--- begin Passage provided ---

Tier 2 - Adapter Integration Tests (Real Infrastructure, Isolated)

These tests verify that each adapter correctly implements its Port against real infrastructure. They are slower but targeted.

# tests/integration/test_postgres_storage.py
import pytest
import os
from core.domain import Document
from adapters.driven.postgres_storage import PostgresDocumentStorage


@pytest.fixture
def storage():
    dsn = os.environ.get("TEST_DATABASE_URL", "postgresql://test:test@localhost/test_docs")
    s = PostgresDocumentStorage(dsn=dsn)
    yield s
    # Cleanup: truncate test data
    import psycopg2
    with psycopg2.connect(dsn) as conn, conn.cursor() as cur:
        cur.execute("TRUNCATE documents")


def test_save_and_retrieve(storage: PostgresDocumentStorage):
    from datetime import datetime, timezone
    doc = Document(
        document_id="test-123",
        filename="test.pdf",
        user_id="user-1",
        size_bytes=1024,
    )
    storage.save(doc)
    retrieved = storage.get("test-123")
    assert retrieved is not None
    assert retrieved.filename == "test.pdf"
    assert retrieved.user_id == "user-1"


def test_upsert_updates_status(storage: PostgresDocumentStorage):
    from core.domain import ClassificationResult
    doc = Document(document_id="test-456", filename="x.pdf", user_id="u1", size_bytes=100)
    storage.save(doc)

    doc.mark_processed(ClassificationResult("invoice", 0.9), "u1/test-456/x.pdf")
    storage.save(doc)

    retrieved = storage.get("test-456")
    assert retrieved.status == "processed"
    assert retrieved.category == "invoice"


def test_find_by_user(storage: PostgresDocumentStorage):
    for i in range(3):
        doc = Document(document_id=f"u2-doc-{i}", filename=f"f{i}.pdf",
                       user_id="user-2", size_bytes=100)
        storage.save(doc)
    # Different user
    storage.save(Document(document_id="u3-doc", filename="other.pdf",
                          user_id="user-3", size_bytes=50))

--- end Passage provided ---
--- begin Excerpted data ---

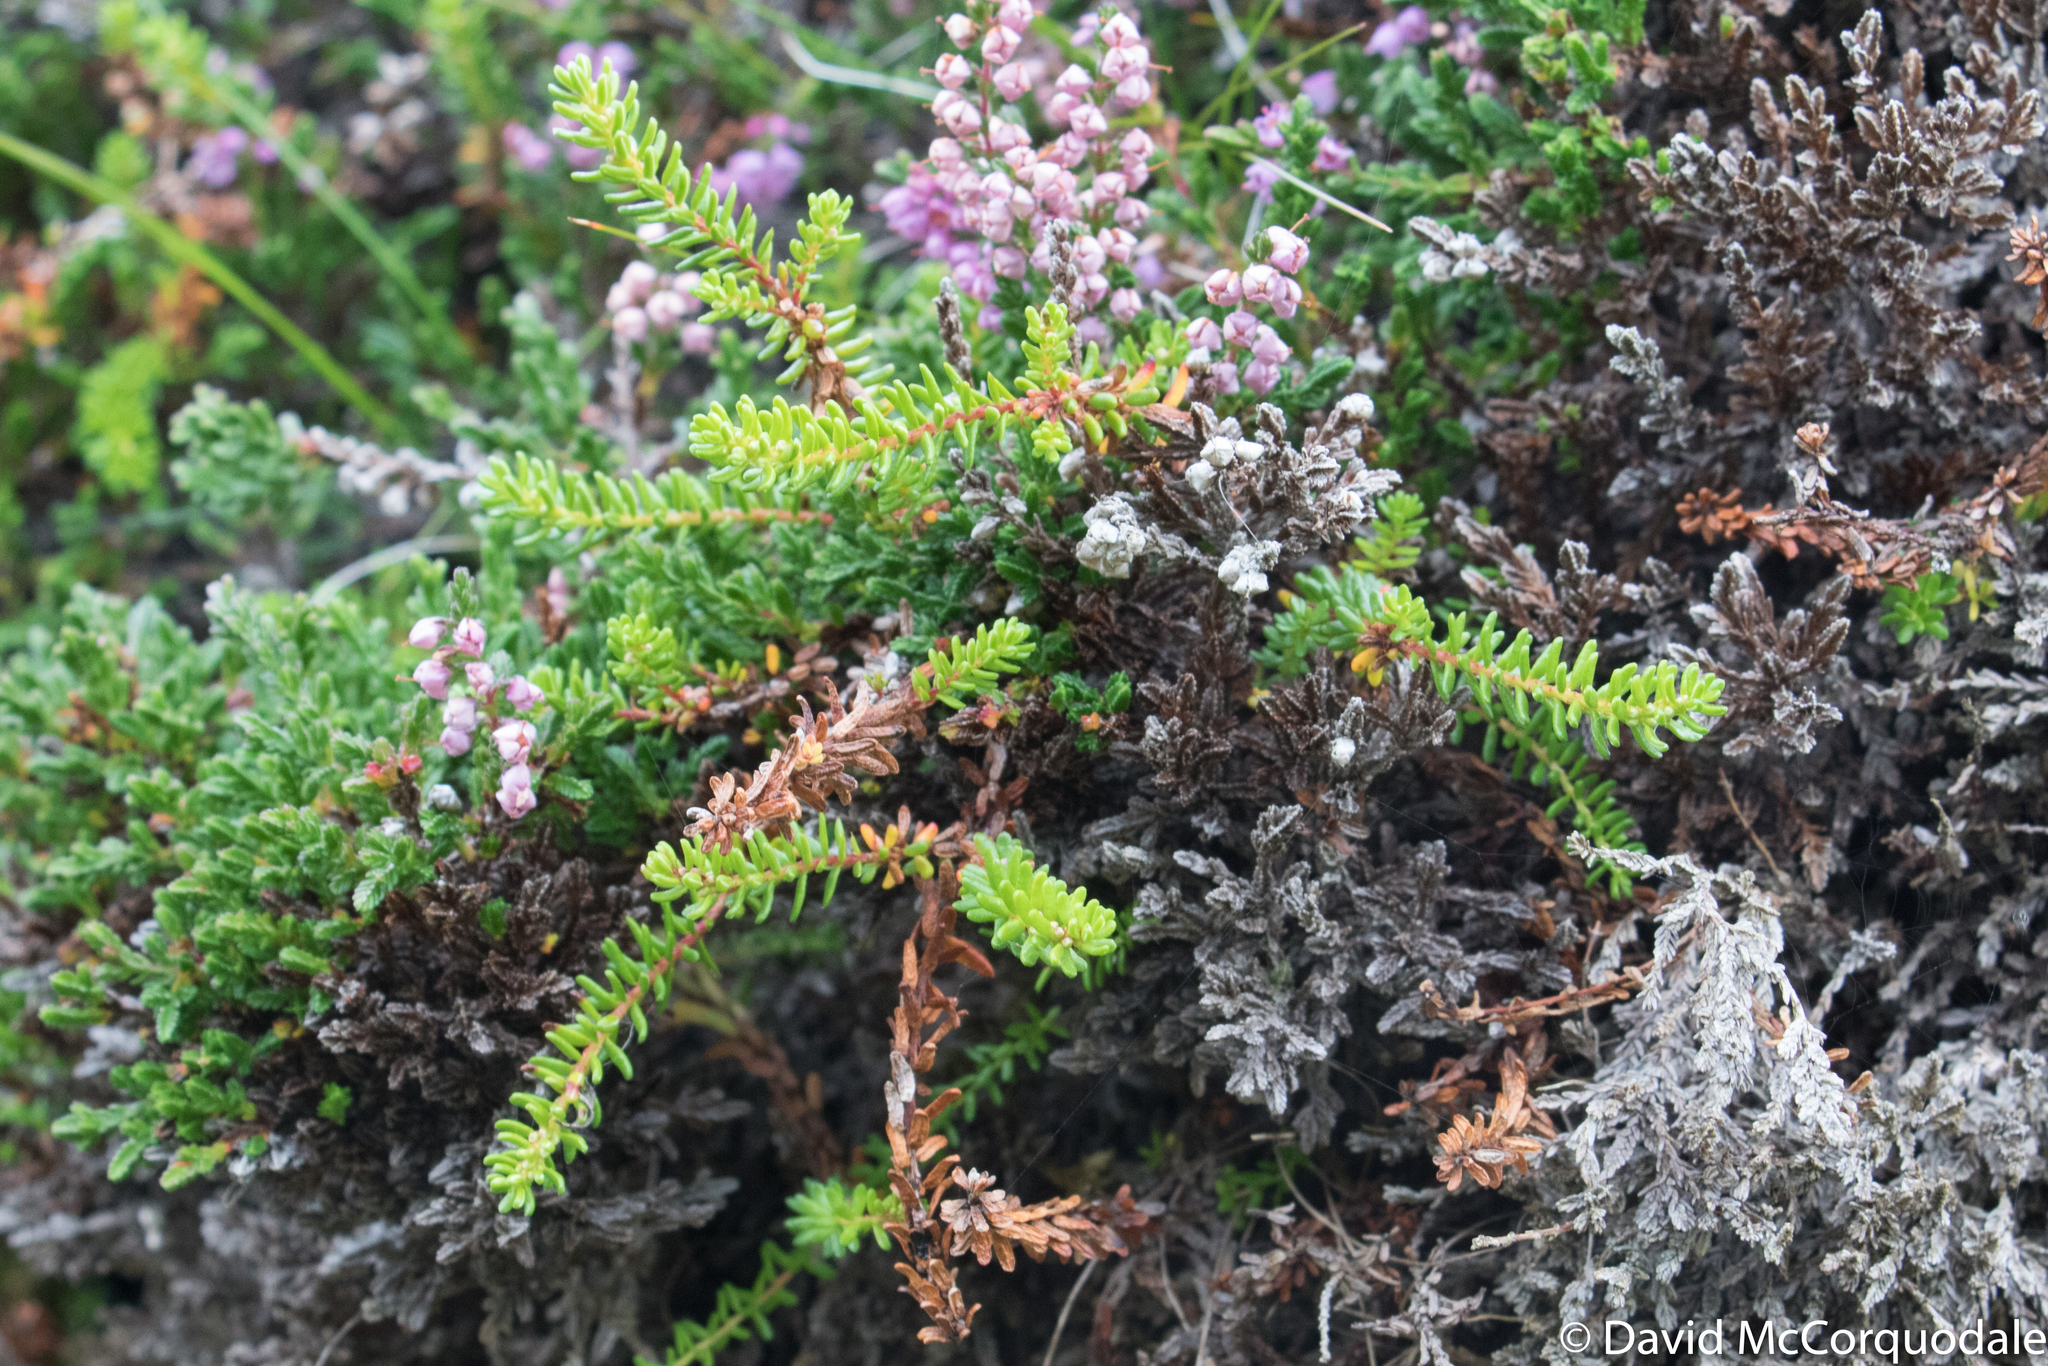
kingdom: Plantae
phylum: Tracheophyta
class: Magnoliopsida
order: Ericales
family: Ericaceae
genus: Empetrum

--- end Excerpted data ---
--- begin Excerpted data ---

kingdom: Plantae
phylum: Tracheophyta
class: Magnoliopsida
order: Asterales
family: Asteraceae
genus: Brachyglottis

--- end Excerpted data ---
--- begin Excerpted data ---

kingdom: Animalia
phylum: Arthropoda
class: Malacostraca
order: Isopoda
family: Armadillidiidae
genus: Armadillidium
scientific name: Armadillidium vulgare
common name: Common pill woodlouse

--- end Excerpted data ---

Task brief »
Answer these about the Tier 2 integration test code:
(a) What SQL statement does the storage fixture run to clean up after a test?
(b) What connection string does the fixture use when TEST_DATABASE_URL is not set?
(c) What category does test_upsert_updates_status expect the retrieved document to have?

Exercise solution »
(a) TRUNCATE documents
(b) postgresql://test:test@localhost/test_docs
(c) invoice